To designate Agatha Christie as Queen of the Cozies is to unnecessarily delimit the scope of her accomplishments and to perpetuate stereotypes concerning the gendered preferences of women authors and their readers, and thus to do so latently calls into question the common critical practice of labeling authors as participants in certain writerly schools. Christie’s contemporary James M. Cain, known for such riveting novels as The Postman Always Rings Twice (1934) and Mildred Pierce (1941), rejected the hardboiled label for himself and his fiction in the preface to The Butterfly (1947): “I belong to no school, hardboiled or Page 48 →otherwise, and I believe these so-called schools exist mainly in the imagination of critics, and have little correspondence in reality anywhere else…. If he can write a book at all, a writer cannot do it by peeping over his shoulder at anybody else, any more than a woman can have a baby by watching some other woman have one. It is a genital process, and all of its stages are intra-abdominal; it is sealed off in such fashion that outside ‘influences’ are almost impossible.”19 In a reversal of traditional gendered imagery, Cain compares himself to a woman giving birth, but one who must do so on her own, and the power of literature often arises in its ability to resist regimes of gender and genre.
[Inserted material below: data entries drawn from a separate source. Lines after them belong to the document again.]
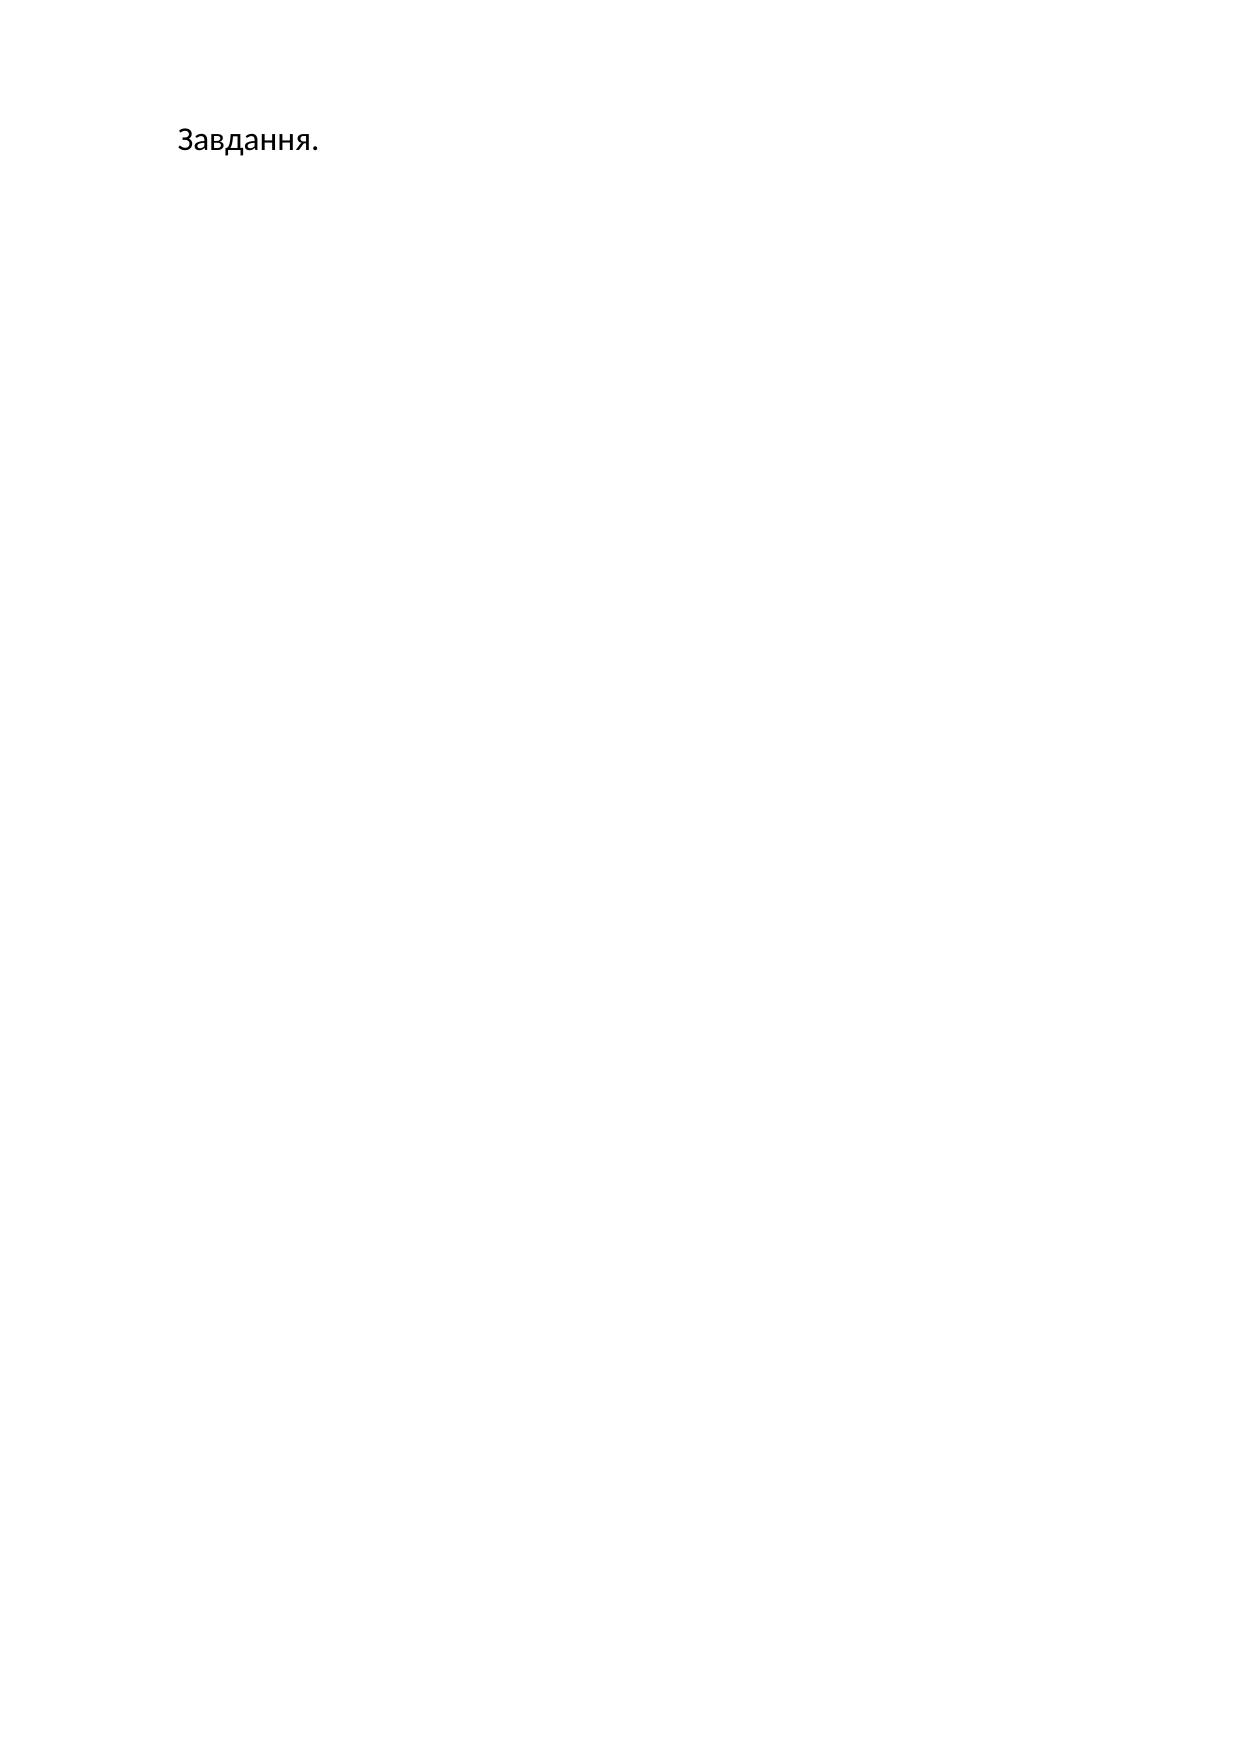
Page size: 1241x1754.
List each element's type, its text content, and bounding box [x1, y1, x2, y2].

text Завдання. [177, 118, 1152, 159]
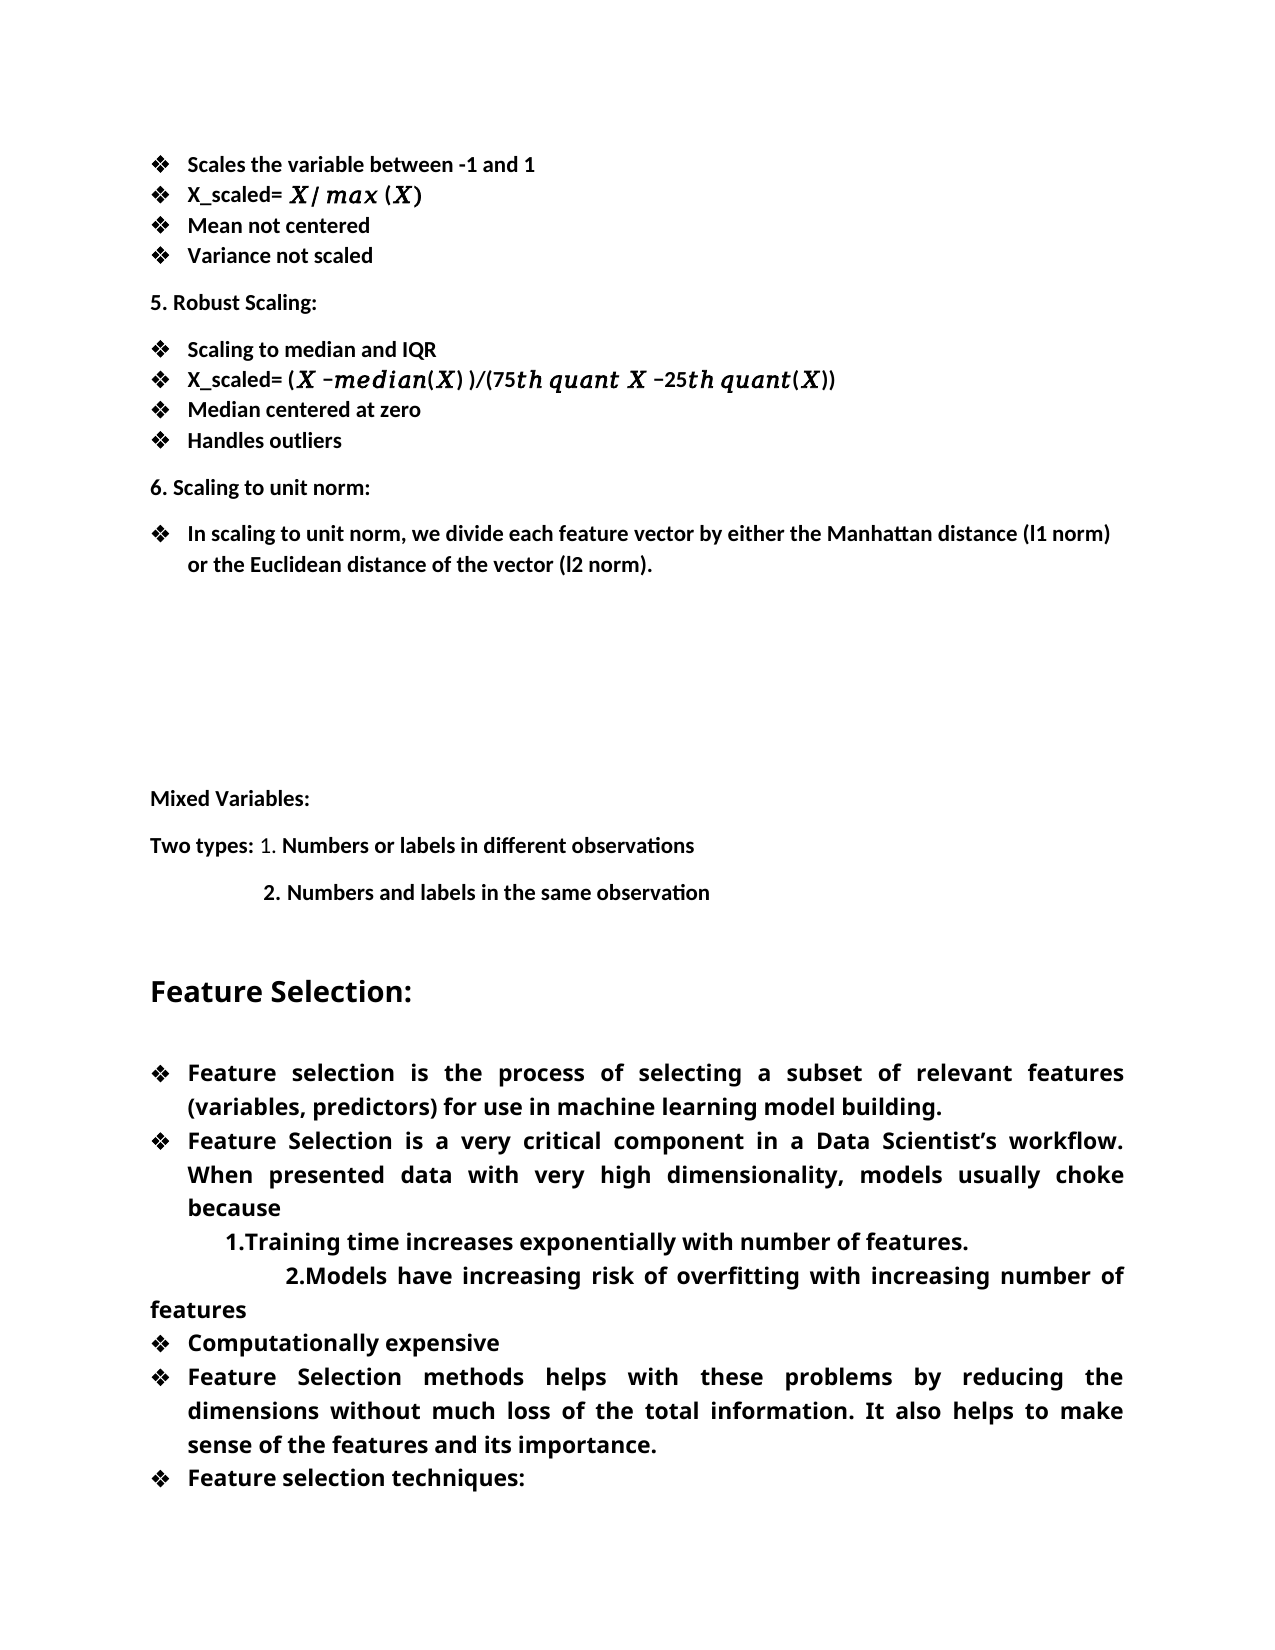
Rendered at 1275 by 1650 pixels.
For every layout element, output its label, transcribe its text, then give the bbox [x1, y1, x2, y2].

text Feature Selection: [150, 972, 1125, 1011]
list Scales the variable between -1 and 1 [150, 150, 1125, 178]
list Variance not scaled [150, 241, 1125, 269]
text Mixed Variables: [150, 784, 1125, 812]
list Feature selection techniques: [150, 1462, 1125, 1493]
list In scaling to unit norm, we divide each feature vector by either the Manhattan distance (l1 norm) or the Euclidean distance of the vector (l2 norm). [150, 519, 1125, 578]
list Computationally expensive [150, 1327, 1125, 1358]
list X_scaled= 𝑋/ 𝑚𝑎𝑥 (𝑋) [150, 180, 1125, 209]
list X_scaled= (𝑋 −𝑚𝑒𝑑𝑖𝑎𝑛(𝑋) )/(75𝑡ℎ 𝑞𝑢𝑎𝑛𝑡 𝑋 −25𝑡ℎ 𝑞𝑢𝑎𝑛𝑡(𝑋)) [150, 365, 1125, 393]
list Handles outliers [150, 426, 1125, 454]
list Feature Selection methods helps with these problems by reducing the dimensions without much loss of the total information. It also helps to make sense of the features and its importance. [150, 1361, 1125, 1460]
text 2. Numbers and labels in the same observation [150, 878, 1125, 906]
list Median centered at zero [150, 396, 1125, 424]
text Two types: 1. Numbers or labels in different observations [150, 831, 1125, 859]
list Feature Selection is a very critical component in a Data Scientist’s workflow. When presented data with very high dimensionality, models usually choke because [150, 1125, 1125, 1223]
list 1.Training time increases exponentially with number of features. [225, 1226, 1125, 1257]
list Mean not centered [150, 211, 1125, 239]
text 6. Scaling to unit norm: [150, 473, 1125, 501]
list Scaling to median and IQR [150, 335, 1125, 363]
list Feature selection is the process of selecting a subset of relevant features (variables, predictors) for use in machine learning model building. [150, 1057, 1125, 1122]
text 5. Robust Scaling: [150, 288, 1125, 316]
text 2.Models have increasing risk of overfitting with increasing number of features [150, 1260, 1125, 1325]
The cozy / hard-boiled binary latently encodes traditional gender roles into the creation and consumption of detective fiction, whereas much of the pleasure of the murder mystery arises in the novelty that a given author infuses into this narrative paradigm. Indeed, Christie began writing her novels before the terms cozy and hardboiled were applied to mystery fiction, which thus raises the paradoxical question of how one could be the queen of a genre she never envisioned.